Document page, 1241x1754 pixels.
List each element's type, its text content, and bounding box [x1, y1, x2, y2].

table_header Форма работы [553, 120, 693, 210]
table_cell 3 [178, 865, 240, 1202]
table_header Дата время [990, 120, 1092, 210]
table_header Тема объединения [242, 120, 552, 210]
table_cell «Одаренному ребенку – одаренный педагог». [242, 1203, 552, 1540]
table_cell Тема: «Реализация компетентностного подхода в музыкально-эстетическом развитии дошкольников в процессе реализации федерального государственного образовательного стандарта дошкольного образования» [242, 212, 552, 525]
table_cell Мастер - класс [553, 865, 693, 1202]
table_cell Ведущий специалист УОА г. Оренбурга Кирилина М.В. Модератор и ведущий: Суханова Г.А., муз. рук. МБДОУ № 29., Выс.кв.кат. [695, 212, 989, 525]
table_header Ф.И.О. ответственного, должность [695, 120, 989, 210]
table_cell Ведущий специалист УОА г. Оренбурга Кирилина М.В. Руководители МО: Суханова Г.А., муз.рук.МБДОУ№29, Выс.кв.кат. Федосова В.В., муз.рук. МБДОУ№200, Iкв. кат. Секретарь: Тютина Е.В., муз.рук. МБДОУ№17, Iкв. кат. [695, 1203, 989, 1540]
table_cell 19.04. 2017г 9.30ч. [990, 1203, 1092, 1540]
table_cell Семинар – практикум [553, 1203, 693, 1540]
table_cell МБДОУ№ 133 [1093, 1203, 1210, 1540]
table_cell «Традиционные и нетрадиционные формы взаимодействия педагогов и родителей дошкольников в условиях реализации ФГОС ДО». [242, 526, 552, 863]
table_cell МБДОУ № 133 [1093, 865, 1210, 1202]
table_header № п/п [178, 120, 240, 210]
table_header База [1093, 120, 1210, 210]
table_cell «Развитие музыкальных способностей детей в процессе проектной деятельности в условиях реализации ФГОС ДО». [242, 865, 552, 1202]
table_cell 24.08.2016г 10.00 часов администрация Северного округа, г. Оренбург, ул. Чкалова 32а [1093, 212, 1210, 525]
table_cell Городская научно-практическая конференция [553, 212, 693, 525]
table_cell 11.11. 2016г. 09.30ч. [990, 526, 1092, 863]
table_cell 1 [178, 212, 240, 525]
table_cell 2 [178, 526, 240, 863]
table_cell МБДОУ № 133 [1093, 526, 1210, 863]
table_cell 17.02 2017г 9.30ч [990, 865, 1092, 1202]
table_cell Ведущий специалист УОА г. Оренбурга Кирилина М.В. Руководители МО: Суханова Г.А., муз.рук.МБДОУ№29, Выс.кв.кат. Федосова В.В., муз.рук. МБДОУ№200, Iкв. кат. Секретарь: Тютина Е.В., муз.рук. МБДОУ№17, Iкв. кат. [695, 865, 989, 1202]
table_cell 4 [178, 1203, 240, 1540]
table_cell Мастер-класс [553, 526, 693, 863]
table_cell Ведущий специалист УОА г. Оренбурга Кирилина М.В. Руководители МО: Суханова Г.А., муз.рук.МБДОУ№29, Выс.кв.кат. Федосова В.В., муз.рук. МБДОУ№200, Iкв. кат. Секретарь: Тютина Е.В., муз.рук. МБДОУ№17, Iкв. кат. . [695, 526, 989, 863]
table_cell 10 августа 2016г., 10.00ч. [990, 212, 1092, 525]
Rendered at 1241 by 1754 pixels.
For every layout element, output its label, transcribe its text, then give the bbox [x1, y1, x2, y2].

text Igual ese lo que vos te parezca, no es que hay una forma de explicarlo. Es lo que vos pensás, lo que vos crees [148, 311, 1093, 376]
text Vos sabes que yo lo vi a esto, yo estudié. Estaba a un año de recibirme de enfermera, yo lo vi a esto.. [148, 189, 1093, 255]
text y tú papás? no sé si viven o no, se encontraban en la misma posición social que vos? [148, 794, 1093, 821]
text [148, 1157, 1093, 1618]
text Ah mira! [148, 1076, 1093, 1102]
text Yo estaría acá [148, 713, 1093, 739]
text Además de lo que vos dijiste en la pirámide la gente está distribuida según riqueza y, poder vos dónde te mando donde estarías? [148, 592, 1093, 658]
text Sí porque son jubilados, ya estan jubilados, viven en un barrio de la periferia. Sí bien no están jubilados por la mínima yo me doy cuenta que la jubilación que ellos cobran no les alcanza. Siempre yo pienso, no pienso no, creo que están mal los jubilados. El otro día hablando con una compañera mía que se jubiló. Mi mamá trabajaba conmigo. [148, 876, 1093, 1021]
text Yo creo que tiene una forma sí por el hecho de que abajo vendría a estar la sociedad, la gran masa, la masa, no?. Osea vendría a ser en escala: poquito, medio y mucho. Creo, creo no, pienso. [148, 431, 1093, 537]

◆ TASK DETAILS ◆
Once you have read the listing, retype it in full, word for word.

◆ TASK RESPONSE ◆
Document page, 1241x1754 pixels.
List each element's type, its text content, and bounding box [x1, y1, x2, y2].

table_header Форма работы [553, 120, 693, 210]
table_cell 3 [178, 865, 240, 1202]
table_header Дата время [990, 120, 1092, 210]
table_header Тема объединения [242, 120, 552, 210]
table_cell «Одаренному ребенку – одаренный педагог». [242, 1203, 552, 1540]
table_cell Тема: «Реализация компетентностного подхода в музыкально-эстетическом развитии дошкольников в процессе реализации федерального государственного образовательного стандарта дошкольного образования» [242, 212, 552, 525]
table_cell Мастер - класс [553, 865, 693, 1202]
table_cell Ведущий специалист УОА г. Оренбурга Кирилина М.В. Модератор и ведущий: Суханова Г.А., муз. рук. МБДОУ № 29., Выс.кв.кат. [695, 212, 989, 525]
table_header Ф.И.О. ответственного, должность [695, 120, 989, 210]
table_cell Ведущий специалист УОА г. Оренбурга Кирилина М.В. Руководители МО: Суханова Г.А., муз.рук.МБДОУ№29, Выс.кв.кат. Федосова В.В., муз.рук. МБДОУ№200, Iкв. кат. Секретарь: Тютина Е.В., муз.рук. МБДОУ№17, Iкв. кат. [695, 1203, 989, 1540]
table_cell 19.04. 2017г 9.30ч. [990, 1203, 1092, 1540]
table_cell Семинар – практикум [553, 1203, 693, 1540]
table_cell МБДОУ№ 133 [1093, 1203, 1210, 1540]
table_cell «Традиционные и нетрадиционные формы взаимодействия педагогов и родителей дошкольников в условиях реализации ФГОС ДО». [242, 526, 552, 863]
table_cell МБДОУ № 133 [1093, 865, 1210, 1202]
table_header № п/п [178, 120, 240, 210]
table_header База [1093, 120, 1210, 210]
table_cell «Развитие музыкальных способностей детей в процессе проектной деятельности в условиях реализации ФГОС ДО». [242, 865, 552, 1202]
table_cell 24.08.2016г 10.00 часов администрация Северного округа, г. Оренбург, ул. Чкалова 32а [1093, 212, 1210, 525]
table_cell Городская научно-практическая конференция [553, 212, 693, 525]
table_cell 11.11. 2016г. 09.30ч. [990, 526, 1092, 863]
table_cell 1 [178, 212, 240, 525]
table_cell 2 [178, 526, 240, 863]
table_cell МБДОУ № 133 [1093, 526, 1210, 863]
table_cell 17.02 2017г 9.30ч [990, 865, 1092, 1202]
table_cell Ведущий специалист УОА г. Оренбурга Кирилина М.В. Руководители МО: Суханова Г.А., муз.рук.МБДОУ№29, Выс.кв.кат. Федосова В.В., муз.рук. МБДОУ№200, Iкв. кат. Секретарь: Тютина Е.В., муз.рук. МБДОУ№17, Iкв. кат. [695, 865, 989, 1202]
table_cell 4 [178, 1203, 240, 1540]
table_cell Мастер-класс [553, 526, 693, 863]
table_cell Ведущий специалист УОА г. Оренбурга Кирилина М.В. Руководители МО: Суханова Г.А., муз.рук.МБДОУ№29, Выс.кв.кат. Федосова В.В., муз.рук. МБДОУ№200, Iкв. кат. Секретарь: Тютина Е.В., муз.рук. МБДОУ№17, Iкв. кат. . [695, 526, 989, 863]
table_cell 10 августа 2016г., 10.00ч. [990, 212, 1092, 525]
Rendered at 1241 by 1754 pixels.
For every layout element, output its label, transcribe its text, then give the bbox [x1, y1, x2, y2].

text Igual ese lo que vos te parezca, no es que hay una forma de explicarlo. Es lo que vos pensás, lo que vos crees [148, 311, 1093, 376]
text Vos sabes que yo lo vi a esto, yo estudié. Estaba a un año de recibirme de enfermera, yo lo vi a esto.. [148, 189, 1093, 255]
text y tú papás? no sé si viven o no, se encontraban en la misma posición social que vos? [148, 794, 1093, 821]
text [148, 1157, 1093, 1618]
text Ah mira! [148, 1076, 1093, 1102]
text Yo estaría acá [148, 713, 1093, 739]
text Además de lo que vos dijiste en la pirámide la gente está distribuida según riqueza y, poder vos dónde te mando donde estarías? [148, 592, 1093, 658]
text Sí porque son jubilados, ya estan jubilados, viven en un barrio de la periferia. Sí bien no están jubilados por la mínima yo me doy cuenta que la jubilación que ellos cobran no les alcanza. Siempre yo pienso, no pienso no, creo que están mal los jubilados. El otro día hablando con una compañera mía que se jubiló. Mi mamá trabajaba conmigo. [148, 876, 1093, 1021]
text Yo creo que tiene una forma sí por el hecho de que abajo vendría a estar la sociedad, la gran masa, la masa, no?. Osea vendría a ser en escala: poquito, medio y mucho. Creo, creo no, pienso. [148, 431, 1093, 537]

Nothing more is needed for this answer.